The Elizabethtown College sexual misconduct policy is a vital read for every student on the College’s campus. Too many people view rape as a violent act perpetrated by a man with a mask hiding in the bushes. As a result of this inaccurate image of sexual assault, many women and men write off sexual assault as bad sex or a giant one-night mistake. The College’s handbook describes in great detail what consent is and how one knows when someone else is consenting (hint: it is not as simple as you might think). It also gives real risk reduction tips for both the potential victim and potential initiator of sexual assault. The College understands that women are raped in their dorm rooms or at parties by men who think are friends, not by men lurking in back alleys. This real understanding of sexual assault and rape is rare in a world where only some rapes are seen as “legitimate” and victims are often blamed for their attacks. By accurately portraying rape, the College has created a system where victims are safe to report sexual violence and rapists actions are never excused.
The handbook describes lack of consent as the critical factor in any incident of sexual assault. It states that consent is informed, freely and actively given and requires clear communication from all parties involved. Silence is not and cannot be interpreted as consent. The handbook also makes a clear distinction between seduction and coercion. Coercion, when someone unreasonably pressures someone else for sex, violates the school policy as much as physically forcing someone into sex.
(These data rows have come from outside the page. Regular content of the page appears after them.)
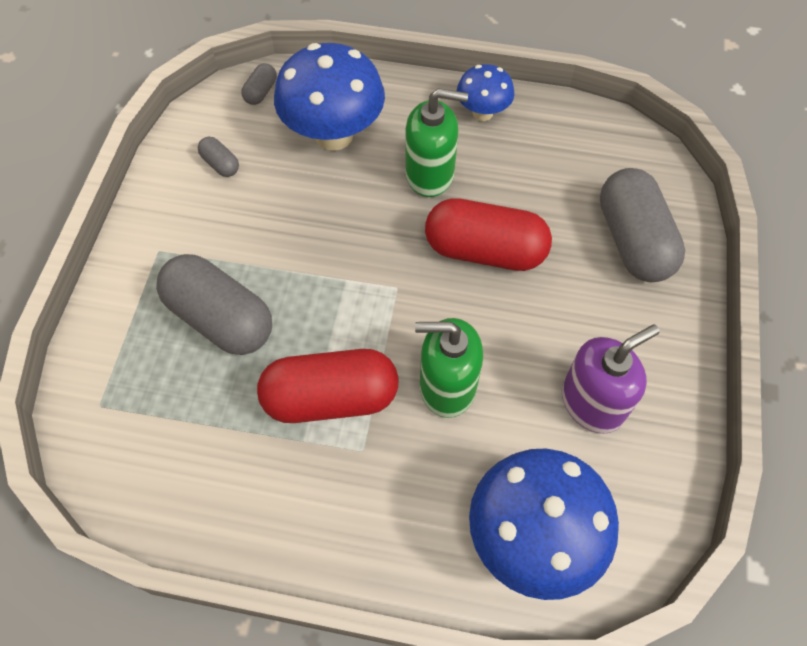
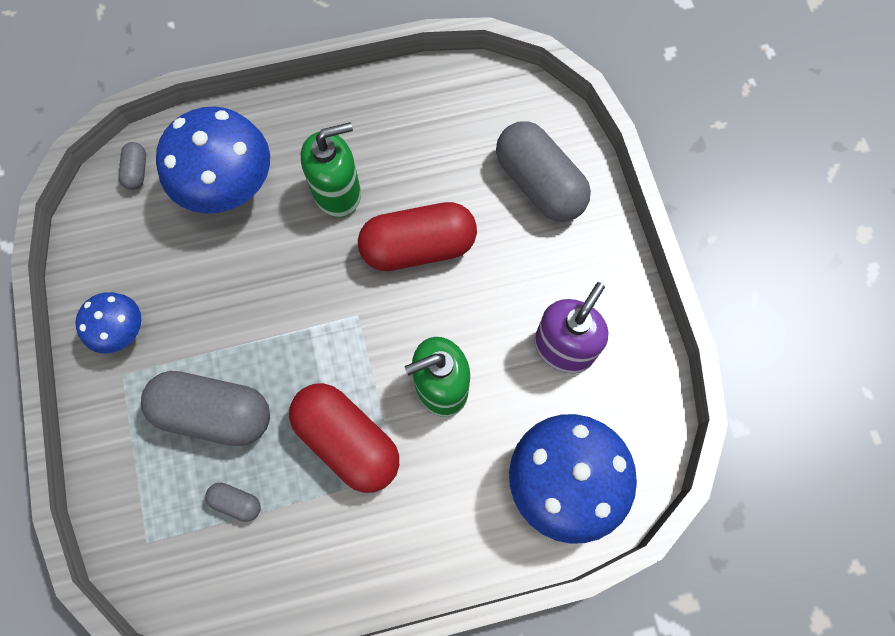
camera: 25 degrees left, 10 degrees up
grey capsule [198,137,239,177] -> grey capsule moved to [205,483,261,522]
red capsule [257,349,399,423] -> red capsule turned 75 degrees clockwise [289,383,399,493]
blue mushroom [457,64,515,121] -> blue mushroom moved to [75,292,141,353]

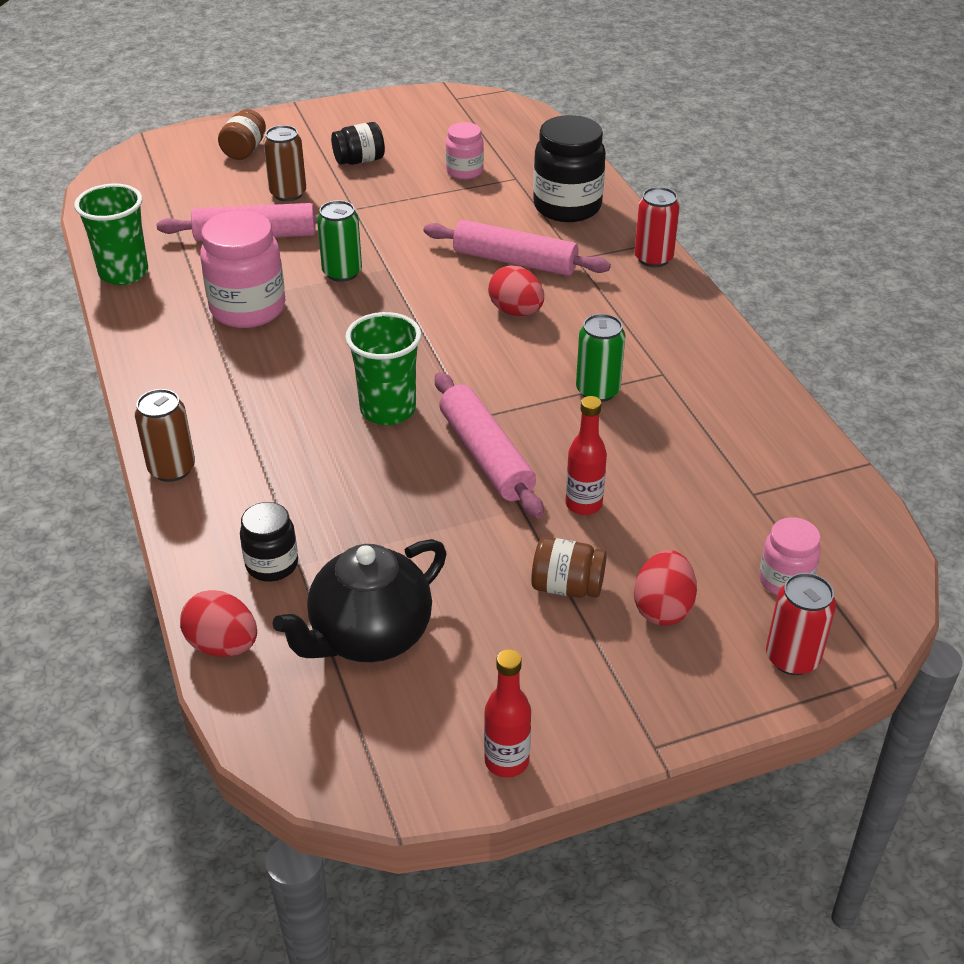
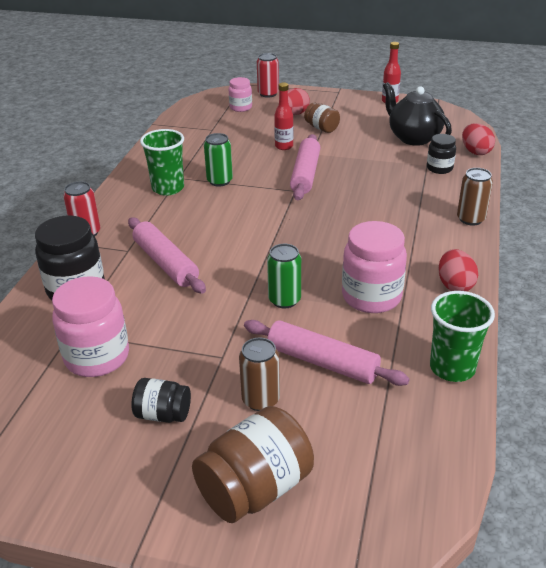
camera: 145 degrees left, 5 degrees down
brown jar [218,109,266,160] -> brown jar [192,406,314,523], size x1.78
black teapot [272,539,446,662] -> black teapot turned 120 degrees counterclockwise [383,82,452,146]
green cup [345,312,422,425] -> green cup moved to [140,129,184,196]
pink jar [446,122,484,180] -> pink jar [52,276,129,377], size x1.78
red egg [488,265,544,316] -> red egg moved to [438,249,478,291]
One of the most important descriptions of lack of consent is sex under the influence of alcohol and/or drugs. When someone is under any influence, whether alcohol or drugs, effective consent is not possible.
In addition, the use of alcohol or drugs is not an excuse to rape. The idea of consent seems elementary, but many students still do not grasp the concept. Many rapists don’t know they are rapists. In a study profiling over 1500 students, one in 12 college-age men admit to meeting the definition of rape or attempted rape, but none of these men identify themselves as rapists. In the Steubinville rape trial, students testified they did not stop the two football players from raping the unconscious 16-year-old because they did not think it was rape. They did not think penetrating an unconscious girl was not violent enough to be nonconsensual. The College’s policy clearly states what consensual sex is and is not. More students need to clearly understand consent so they can know if they have been raped and so they do not become rapists themselves.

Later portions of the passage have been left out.